Serverless instances are sized in Data Transmission Service (DTS) units (DUs). Each DU tier maps to a maximum rows-per-second (RPS) throughput for incremental synchronization. Use the table in this topic to select a tier that matches your expected workload.
Key concepts
| Term | Description |
|---|---|
| DTS unit (DU) | The resource unit for serverless instance classes, covering CPU, memory, and disk space. |
| Rows per second (RPS) | The number of rows incrementally synchronized to the destination table per second. For example, an instance that synchronizes 5,000 rows per second has an RPS of 5,000. |
Instance classes
The following table lists the maximum RPS for each DU tier.
| DUs | Maximum RPS |
|---|---|
| 1 | 200 |
| 2 | 1,000 |
| 4 | 3,000 |
| 8 | 9,000 |
| 16 | 17,000 |
| 32 | 35,000 |
The maximum RPS values are reference figures and are not covered by the DTS service level agreement (SLA).

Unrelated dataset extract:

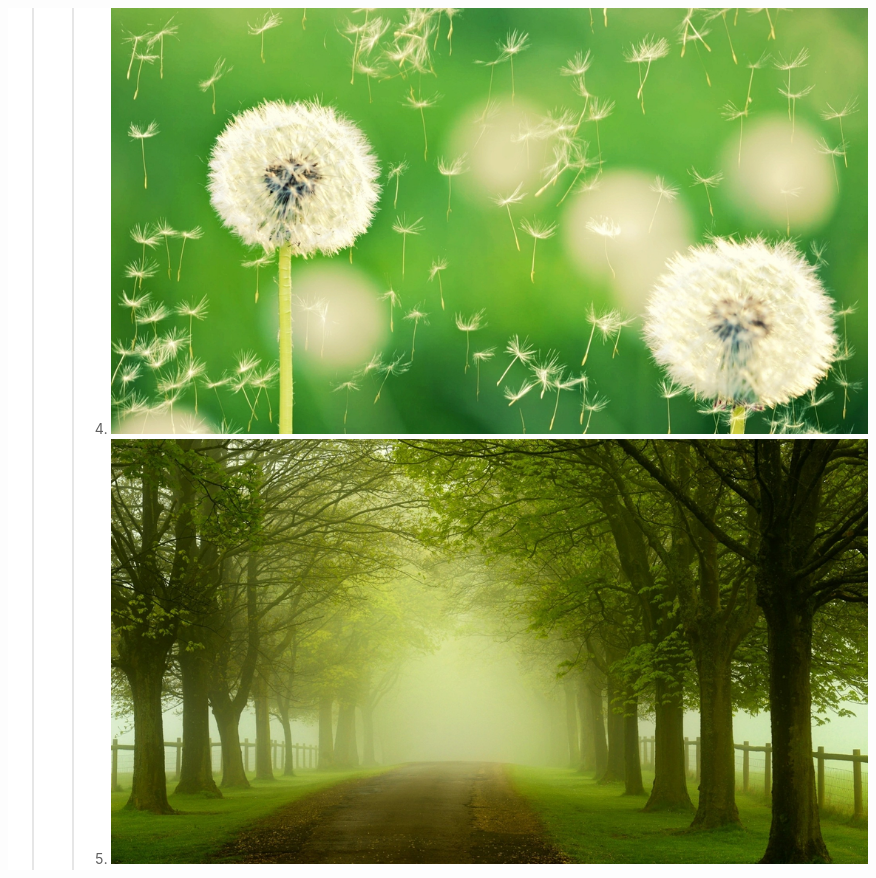 >>4. ![material_dandelion](../../../../res/mipmap/material_dandelion.jpg)
>>5. ![material_forest](../../../../res/mipmap/material_forest.jpg)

Performance considerations
DTS does not guarantee latency in seconds for data synchronization tasks. Actual RPS and latency depend on several factors:
Source instance workload: A heavily loaded source instance increases latency.
Network conditions: Low bandwidth or high latency between the source, DTS, and the destination slows data delivery.
Destination write performance: If the destination database cannot apply changes quickly enough, writes queue up and latency grows.
The maximum RPS in the table above represents a ceiling under ideal conditions, not a guaranteed throughput.